Determining child custody is probably one of the biggest decisions that a court has to make when dealing with divorce. There are a plethora of other things that have to be handled in divorce proceedings, but none are as paramount as who takes custody of the children. Because of the impact that this decision has on the family, and more importantly on the children, the courts utilize the "best interest of the child" standard when making this decision. This is a uniform standard that all courts in all jurisdictions follow to ensure that the children are adequately and appropriately represented in a divorce proceeding.

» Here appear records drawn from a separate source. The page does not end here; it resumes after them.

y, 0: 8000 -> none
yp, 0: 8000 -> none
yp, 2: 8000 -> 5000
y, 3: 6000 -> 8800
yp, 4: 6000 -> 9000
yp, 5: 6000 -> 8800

For a very long time, child custody decisions were slanted in favor of the mother. The commonly held belief was that the mother, naturally, was the best provider and caretaker for the child and the courts tended to go along with this societal way of thinking in most cases and give the mother custody. However, there has been a change in family dynamics as well as in the way the courts view custody decisions in divorce. Nowadays, joint custody seems to be more popular with respect to child placement in divorce. Joint custody is when both parents have physical and legal custody of the children.

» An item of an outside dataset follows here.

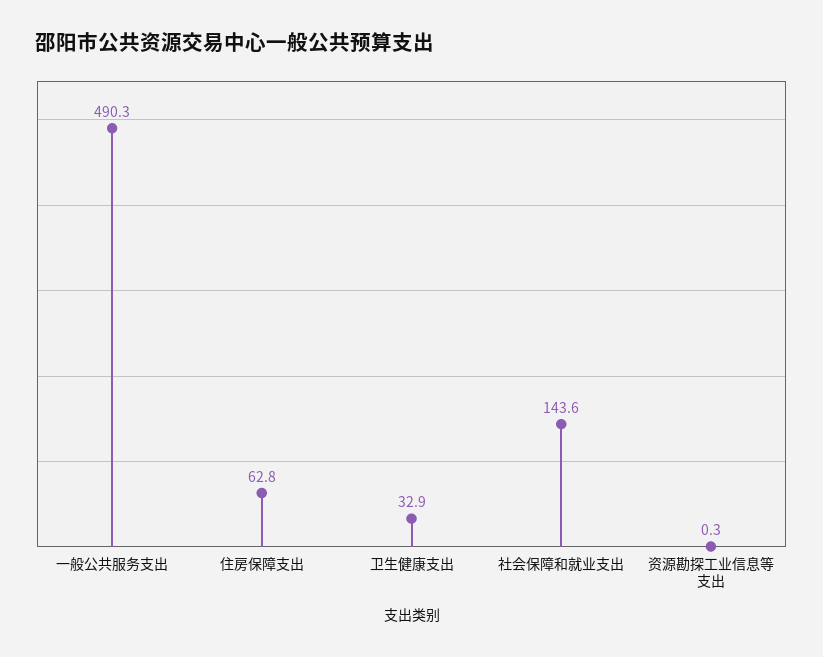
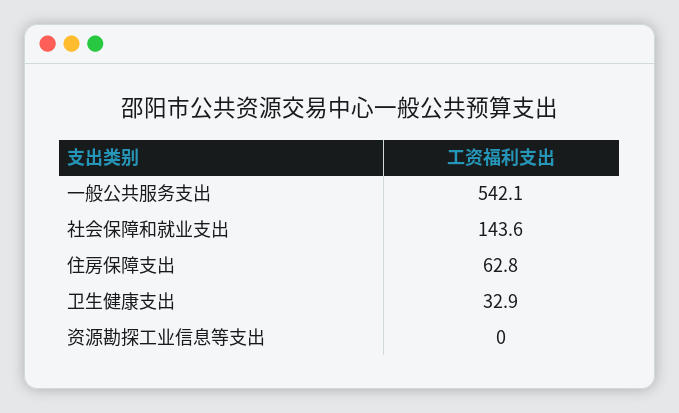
一般公共服务支出: 490.3 -> 542.1
资源勘探工业信息等支出: 0.3 -> 0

Even though joint custody is a likely outcome in many child custody situations, there are a number of custody configurations at the court's disposal. For instance, there is sole custody, sole physical custody, sole legal custody, and joint custody. Any number of these can work in a divorce child custody matter, depending on the facts and circumstances of case and as it relates to the best interest of the child. The courts will do what the parties agree to in child custody as long as the child is not adversely impacted in any way.